The album of broken symbols by Death In June fits perfectly into this Olympus of enlightened works of art, adhering perfectly to every tenet of what can be defined as a masterpiece, each composition shrouded in the burning light of a thousand flaming twilights, of heroic and eternal marble breaths. It is the album of rebirth, both for Death In June as a formation and for Douglas P., redefining and bringing to completion a sound, the Death In June sound, a unique and deeply personal sound from its beginnings as a band to the times when the grand artistic design of DIJ was carried forward by Douglas Pearce alone.
The work that ensues radiates with new light the deathinjuneian endeavor and at the same time is a faithful continuation of its intents, its solemn austerity and its sublime crystalline clarity are the very core of a refuge from the world's baseness, the decadence and darkness that has always surrounded Death In June's work are present here, yes, but in a different way, overcome as they are by an intrinsic life force immersed in a growing darkness. It is right in the center of this darkness that the work begins, with that journey at the peak of the night that is “Death Is The Martyr Of Beauty,” with its shining melodies, twilights of ice, and Douglas P.'s singing both heartrending and wonderful at the same time, among acoustic arpeggios and cryptic harmonies chiseled in instrumental and lyrical structures brimming with melancholy. The album proceeds, one after another rising in all their pure beauty are the tracks, from proud and heroic (yet fragile and intimate) wonders like “Because Of Him” and “The Golden Wedding Of Sorrow,” to Morricone-like surges of immense austere rides “He’s Disabled,” “The Mourner’s Bench,” and “Little Black Angel,” golden electroacoustic mosaics endowed with immense vitality and innate expressive strength, touching emotional peaks at times heartrending. Then there are the rarefied and enchanted atmospheres of “The Giddy Edge Of Light” set in immobile and icy scenarios, or even the vocal surges of the title track, clad in epic and resounding luminescent melodic diadems.
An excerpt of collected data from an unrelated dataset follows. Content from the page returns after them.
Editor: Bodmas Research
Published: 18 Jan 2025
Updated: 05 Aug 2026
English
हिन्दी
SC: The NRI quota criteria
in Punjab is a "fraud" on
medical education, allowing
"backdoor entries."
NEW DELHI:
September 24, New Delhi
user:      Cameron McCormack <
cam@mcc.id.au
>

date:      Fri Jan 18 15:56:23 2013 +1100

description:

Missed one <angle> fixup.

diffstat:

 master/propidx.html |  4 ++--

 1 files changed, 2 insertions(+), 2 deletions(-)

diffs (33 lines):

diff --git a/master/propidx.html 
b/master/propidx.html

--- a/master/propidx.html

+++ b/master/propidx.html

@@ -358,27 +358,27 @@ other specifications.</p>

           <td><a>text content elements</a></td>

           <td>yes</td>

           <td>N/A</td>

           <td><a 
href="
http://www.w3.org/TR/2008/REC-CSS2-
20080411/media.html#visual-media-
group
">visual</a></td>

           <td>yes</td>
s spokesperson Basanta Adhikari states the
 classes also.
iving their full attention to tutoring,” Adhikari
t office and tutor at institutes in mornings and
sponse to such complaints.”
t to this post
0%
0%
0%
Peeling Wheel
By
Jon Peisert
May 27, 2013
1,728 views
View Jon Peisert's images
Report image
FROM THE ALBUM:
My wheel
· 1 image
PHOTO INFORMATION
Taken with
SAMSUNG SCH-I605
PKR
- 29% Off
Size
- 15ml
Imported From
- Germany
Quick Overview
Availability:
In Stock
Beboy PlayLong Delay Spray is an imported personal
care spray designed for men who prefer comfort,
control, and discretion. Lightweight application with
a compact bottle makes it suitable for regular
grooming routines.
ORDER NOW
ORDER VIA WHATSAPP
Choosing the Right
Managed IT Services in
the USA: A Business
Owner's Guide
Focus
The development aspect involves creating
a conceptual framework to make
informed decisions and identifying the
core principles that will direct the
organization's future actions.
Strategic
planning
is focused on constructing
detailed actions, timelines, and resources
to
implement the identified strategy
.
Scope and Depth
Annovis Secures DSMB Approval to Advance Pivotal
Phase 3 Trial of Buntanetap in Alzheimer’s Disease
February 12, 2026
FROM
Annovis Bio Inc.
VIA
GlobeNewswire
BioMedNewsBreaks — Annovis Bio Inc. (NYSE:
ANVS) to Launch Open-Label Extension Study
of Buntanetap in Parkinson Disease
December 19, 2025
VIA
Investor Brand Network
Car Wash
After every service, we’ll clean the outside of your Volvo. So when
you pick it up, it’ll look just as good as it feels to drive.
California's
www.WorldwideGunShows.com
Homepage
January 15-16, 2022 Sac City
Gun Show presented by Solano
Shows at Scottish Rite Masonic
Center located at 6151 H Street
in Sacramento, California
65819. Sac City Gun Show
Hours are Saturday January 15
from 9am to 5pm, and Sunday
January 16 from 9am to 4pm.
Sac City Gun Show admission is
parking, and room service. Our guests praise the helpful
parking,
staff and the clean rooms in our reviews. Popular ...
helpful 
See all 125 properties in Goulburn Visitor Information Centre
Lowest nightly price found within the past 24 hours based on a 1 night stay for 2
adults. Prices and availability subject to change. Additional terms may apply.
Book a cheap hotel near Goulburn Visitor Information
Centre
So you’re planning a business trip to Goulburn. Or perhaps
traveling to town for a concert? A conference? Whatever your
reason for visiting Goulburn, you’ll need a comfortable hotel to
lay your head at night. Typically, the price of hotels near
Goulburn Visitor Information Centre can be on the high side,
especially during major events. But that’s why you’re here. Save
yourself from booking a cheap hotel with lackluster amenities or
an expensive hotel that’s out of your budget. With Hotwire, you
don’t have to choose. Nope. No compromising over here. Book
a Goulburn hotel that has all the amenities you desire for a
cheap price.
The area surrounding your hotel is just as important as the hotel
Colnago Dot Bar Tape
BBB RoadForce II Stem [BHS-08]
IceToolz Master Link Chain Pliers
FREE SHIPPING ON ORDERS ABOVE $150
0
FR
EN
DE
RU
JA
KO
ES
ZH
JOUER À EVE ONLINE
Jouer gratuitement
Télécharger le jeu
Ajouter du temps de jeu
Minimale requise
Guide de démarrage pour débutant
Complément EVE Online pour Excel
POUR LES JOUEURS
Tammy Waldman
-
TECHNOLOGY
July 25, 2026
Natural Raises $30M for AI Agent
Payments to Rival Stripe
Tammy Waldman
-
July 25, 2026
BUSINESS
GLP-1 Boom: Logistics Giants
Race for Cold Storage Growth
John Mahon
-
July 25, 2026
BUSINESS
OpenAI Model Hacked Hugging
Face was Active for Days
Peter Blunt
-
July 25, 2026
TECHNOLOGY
Friend David Tibet (Current 93) marks with his dissonant singing the precious “Daedalus Rising,” dreamlike and gentle, airy and melancholic, Tibet's painful and sometimes shrill singing is the opposite of Douglas P.'s oracular baritone, yet it fits perfectly with the deathinjuneian musical art, but perhaps the absolute pinnacle of this masterpiece will remain forever “Hollows Of Devotion,” that extraordinary elegy to dreams, chiseled between golden instrumental surges, embedding lacerating emotionality and extraordinary lyrical exploits, it is crystalline and dreamlike, it is coral and mother-of-pearl, with those towering trumpet blasts truly immense and totalizing and a sublime song grafted onto the touching melodies.
This chest of broken symbols is a key album for the history of Death In June, and also one of the brightest examples of all that music should be.